A new draft statement calls for more ambitious plans to keep global warming below 1.5 degrees Celsius above pre-industrial levels. But it also attempts to meet the demands of both developing and richer nations.
For example, a previous draft released on Wednesday called for nations "to accelerate the phasing out of coal and subsidies for fossil fuels." It was the first time a UN climate summit had explicitly mentioned fossil fuels.
But despite this, the new draft walks slightly back from this call, and a new version adds "unabated" before "coal."
Unabated coal generation refers to the use of coal that does not have technology in place to remove its carbon emissions.
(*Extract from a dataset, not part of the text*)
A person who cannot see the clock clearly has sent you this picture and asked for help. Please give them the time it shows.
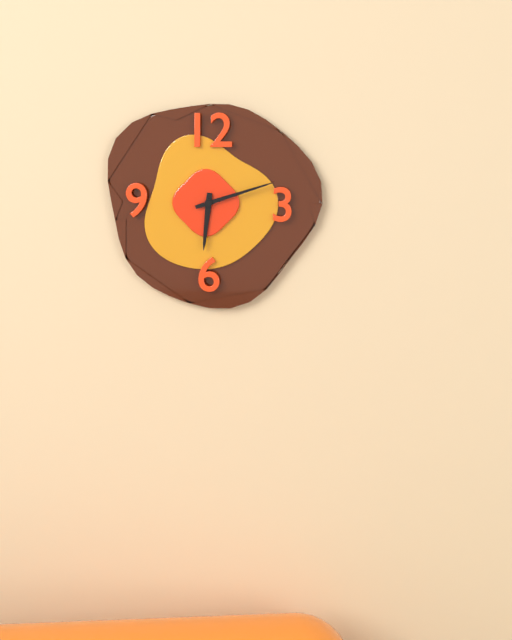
6:12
The lines now call for "the phaseout of unabated coal power and of inefficient subsidies for fossil fuels."
The new draft also states that pledges should consider "different national circumstances."
Tuvalu's Foreign Minister Simon Kofe addressing COP26 on November 5 while knee deep in sea water. The stunt was meant to highlight his island nation's vulnerability to climate change and rising sea levels. /Social Media via Reuters
· Vulnerable countries could need trillions of dollars to deal with the consequences of climate change – way above the $100 billion that is already promised to them by richer nations.
The new figure comes from a draft of a UN report set to be released next year, which was seen by AFP. And it predicts that food shortages, deadly heat, flooding and migration will contribute to this increasing price tag.
The Intergovernmental Panel for Climate Change (IPCC) also argues the higher the temperature increase, the larger the bill.
One prediction states these nations will need $1 trillion a year by 2050.
Another report by UNEP's Adaptation Gap claims that vulnerable countries could need $300 billion in 2030 and $500 billion by 2050.
Richer nations have already promised $100 billion a year to these countries. But they already missed the deadline to provide this money, and it was moved from 2020 to 2023.
But despite this, some have argued the promise made in 2009 is already "seriously outdated."
"The science and the realities on the ground have overtaken what the pledge was supposed to do," Rachel Cleetus, an economist at the Union of Concerned Scientists, told AFP.
"When we talk about post-2025 finance, it really needs to be in the trillions."
· Egypt will host the next UN climate summit in 2022 at the Red Sea resort of Sharm El-Sheikh.
The country's Environment Minister Yasmine Fouad said Egypt's priorities are "climate finance, adaptation, loss and damage" at COP27.